I really love this kind of hands-on exploration of my characters' world, and it’s something I can do here on “my” side of the pond (much as I’d rather be romping around England taking pictures and visiting historical sites and museums). And yes, I do picture the hero of my newly released novel eating Ratafia Biscuits while lounging around and drinking far too much whisky.

5 Comments:

Blogger Amanda Elyot said...

Delicious post, Kalen! Ratafia cakes (and the bitter almond/prussic acid issue) figure rather importantly in my Georgian time-travel, BY A LADY. But I'd never tasted them. Now I just may give it a whirl!

3:39 AM  
Blogger Louisa Cornell said...

Sounds scrumptious, Kalen! My hero in LOST IN LOVE has a real sweet tooth and is always snatching an extra biscuit or tart from the tea tray to his wife and mother's amusement. I am really looking forward to the kickshaws workshop!

6:48 AM  
OpenID meopta said...

I wonder why we stopped using apricot kernels. The almonds are obviously a second choice in the first recipe. My kids love these pastries from europe that have apricot kernels ground up and used as part of the filling - they don't taste apricot at all, but cinnamon and 'other'. Delicious.

9:33 AM  
Blogger Kalen Hughes said...

They were super easy to make (with the use of a modern food processor, LOL!) and they're really tasty.
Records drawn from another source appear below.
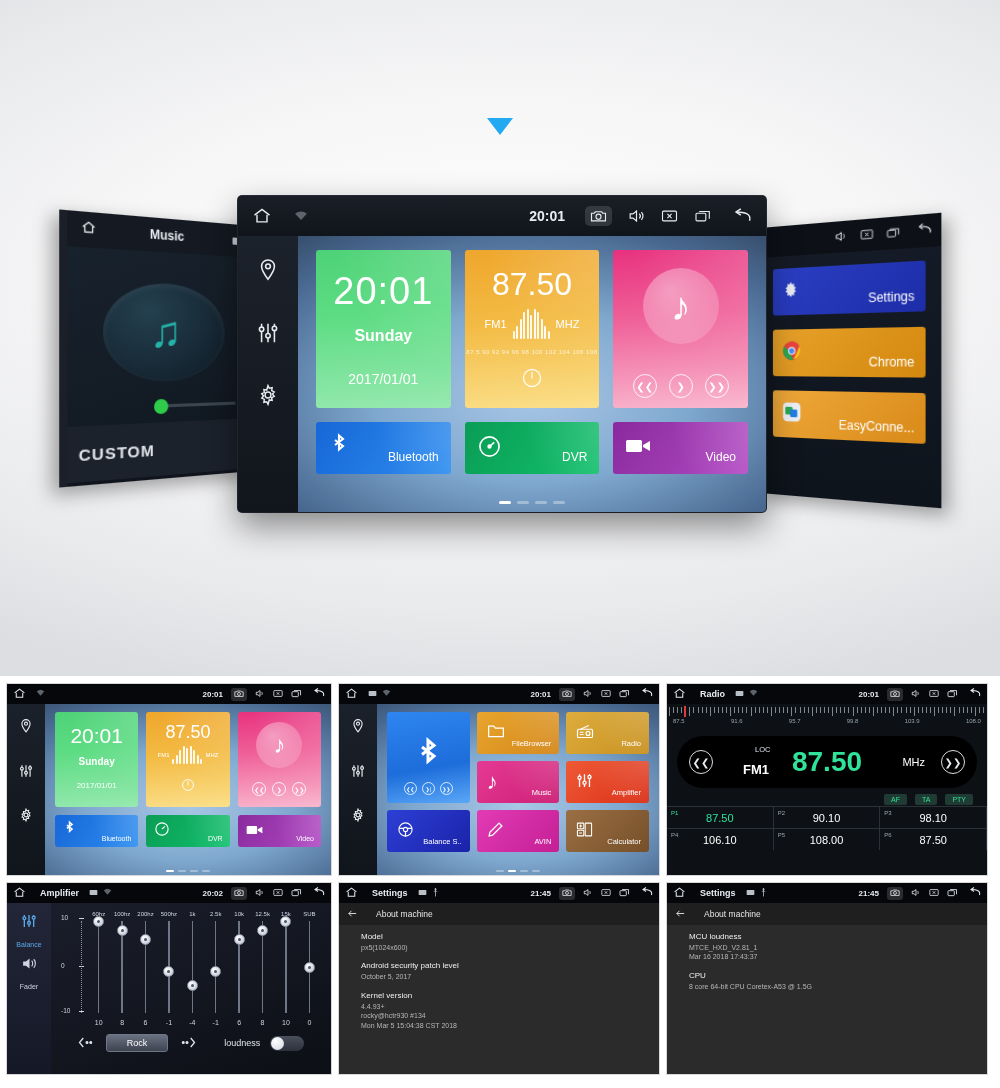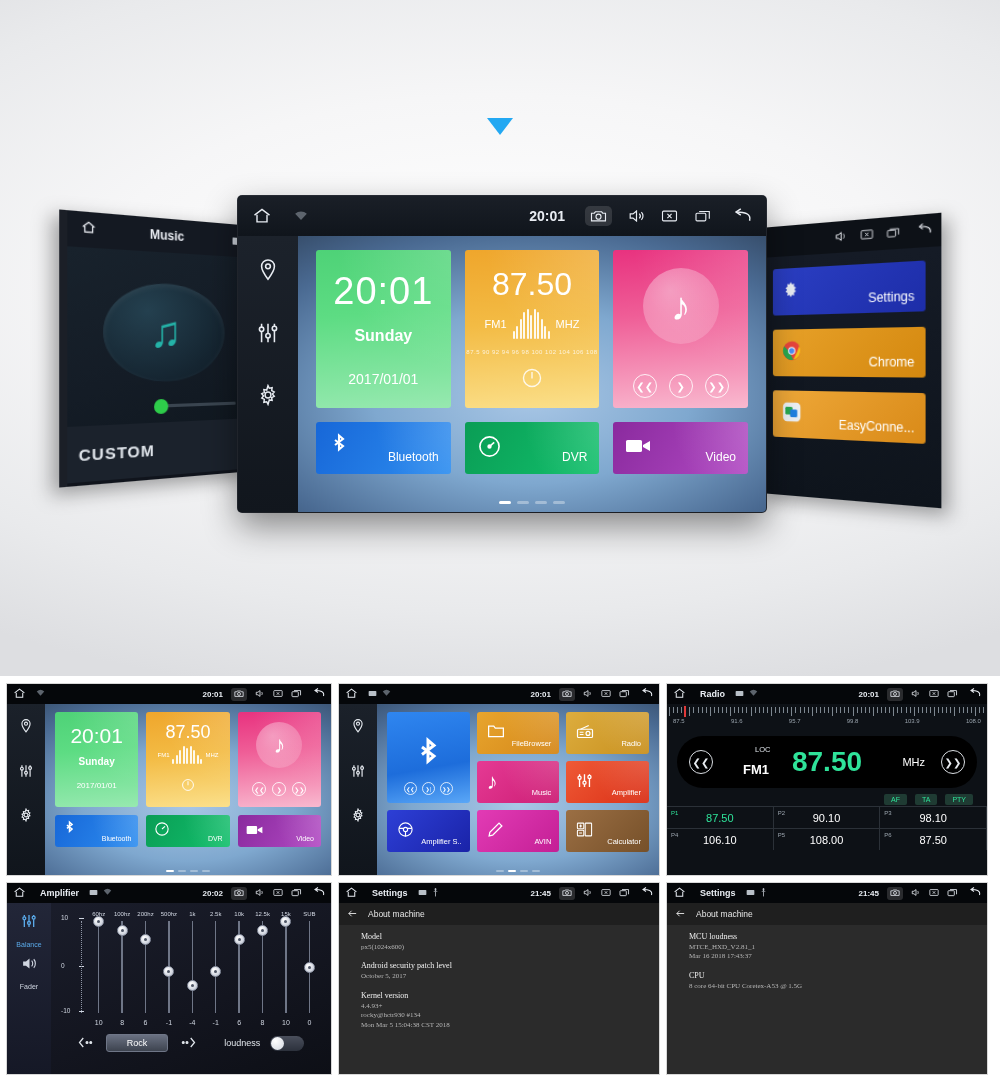--- a/index.html
+++ b/index.html
@@ -768,7 +768,7 @@
                       <circle cx="12" cy="12" r="3"></circle>
                       <path d="M12 15v7M3 10.5h6M15 10.5h6"></path>
                     </svg></span>
-                <span class="lbl">Amplifier S..</span>
+                <span class="lbl">Balance S..</span>
               </div>
               <div class="ag-sm" style="background:linear-gradient(135deg,#e23bb5,#c41f95)">
                 <span>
I think almonds are simply far easier to get than apricot kernels. I live in CA where we grow A LOT of apricots, but I was unable to find kernels anywhere (also, I think they're a source of cyanide, so that may why you can't obtain them easily).

9:40 AM  
Anonymous Julia Justiss said...

Kalen, they sound delicious. I'm looking forward to sampling all the refreshments at the Historical Writers conference (as if I needed anymore biscuits, given my fatal passion for Oreos...

Just picked up your new release and can't wait to read it. IMHO, you are one of the very very few who can combine high sensuality with a real flavor of the Regency period. All too often, the spicer the read, the less authentic it feels. Bravo, bravo!